What is an LLM?
Large Language Models represent one of the most powerful breakthroughs in modern AI. Unlike traditional models that specialize in narrow tasks, LLMs are foundation models - trained on massive datasets spanning books, articles, code, and web text.
These models learn linguistic patterns, world knowledge, and contextual reasoning by predicting the next word in a sequence. Once trained, they can generalize across domains - drafting essays, writing code, summarizing documents, or conversing naturally.
LLMs are the engine behind Generative AI, AI copilots, and conversational agents that make human-machine interaction feel fluid and intelligent. LLMs use deep learning - particularly the transformer architecture - to perform tasks such as text generation, summarization, translation, code completion, and question answering.

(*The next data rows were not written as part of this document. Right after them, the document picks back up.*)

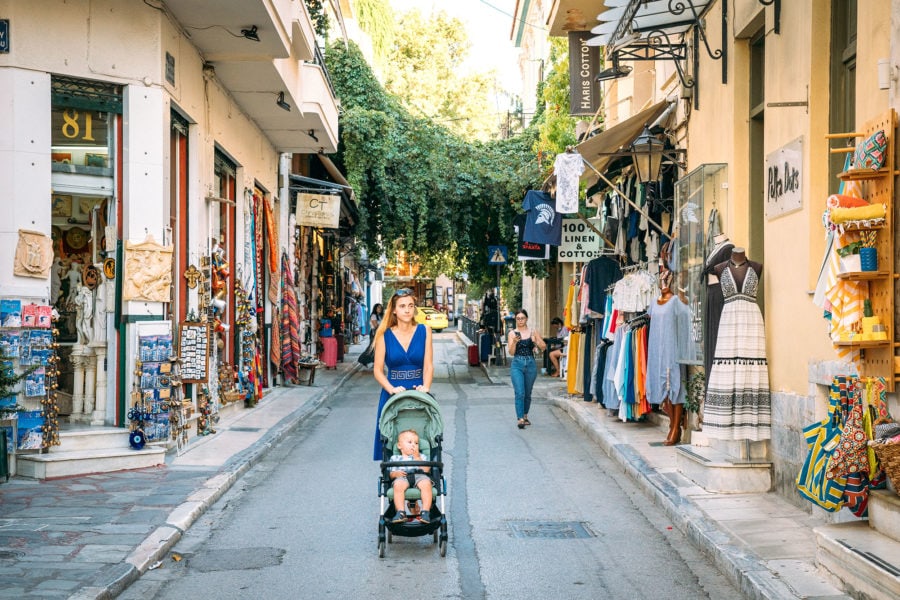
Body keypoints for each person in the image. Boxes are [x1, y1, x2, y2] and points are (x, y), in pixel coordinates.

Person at [372, 288, 434, 460]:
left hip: (418, 391)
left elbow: (428, 365)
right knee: (391, 440)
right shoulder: (384, 335)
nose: (407, 310)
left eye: (410, 306)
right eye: (402, 306)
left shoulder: (425, 330)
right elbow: (377, 370)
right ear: (394, 310)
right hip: (393, 393)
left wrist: (426, 387)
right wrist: (391, 389)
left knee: (421, 436)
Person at [506, 309, 546, 429]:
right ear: (515, 320)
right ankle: (520, 419)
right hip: (517, 364)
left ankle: (525, 415)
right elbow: (511, 352)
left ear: (526, 319)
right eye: (518, 318)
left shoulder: (532, 332)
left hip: (530, 363)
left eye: (522, 318)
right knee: (520, 392)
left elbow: (543, 347)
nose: (520, 320)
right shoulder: (512, 333)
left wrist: (535, 340)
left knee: (527, 393)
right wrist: (514, 342)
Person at [387, 429, 433, 524]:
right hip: (402, 477)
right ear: (399, 446)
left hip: (420, 476)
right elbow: (391, 474)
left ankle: (425, 512)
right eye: (410, 442)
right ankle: (401, 512)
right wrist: (396, 473)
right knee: (398, 485)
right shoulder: (395, 458)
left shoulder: (421, 456)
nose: (413, 445)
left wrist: (417, 457)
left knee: (426, 483)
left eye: (416, 443)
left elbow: (426, 470)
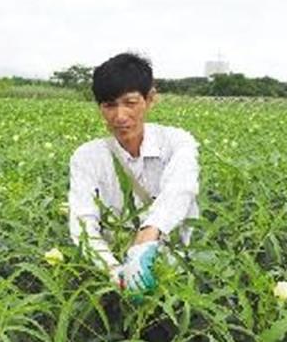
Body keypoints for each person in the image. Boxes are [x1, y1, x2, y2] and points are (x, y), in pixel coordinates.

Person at [68, 53, 199, 295]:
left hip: (172, 275)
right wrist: (113, 271)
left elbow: (181, 189)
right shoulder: (87, 157)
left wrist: (148, 235)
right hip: (112, 276)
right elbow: (82, 222)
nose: (120, 116)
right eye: (109, 105)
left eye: (130, 103)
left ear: (150, 99)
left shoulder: (176, 142)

Famous examples include GPT-4, Claude, Gemini, and LLaMA.
How LLMs Work
- Pretraining:
The model learns language patterns from large corpora through unsupervised learning (predicting missing or next tokens). - Architecture:
LLMs use transformer neural networks - layers of attention mechanisms that let the model focus on context and relationships between words. - Fine-Tuning:
After pretraining, models are refined on domain-specific or instruction-based data to improve task performance. - Inference:
When prompted, the model generates responses by sampling likely tokens based on context. - Reinforcement Learning with Human Feedback (RLHF):
Human reviewers rate outputs to guide model alignment, improving quality and safety.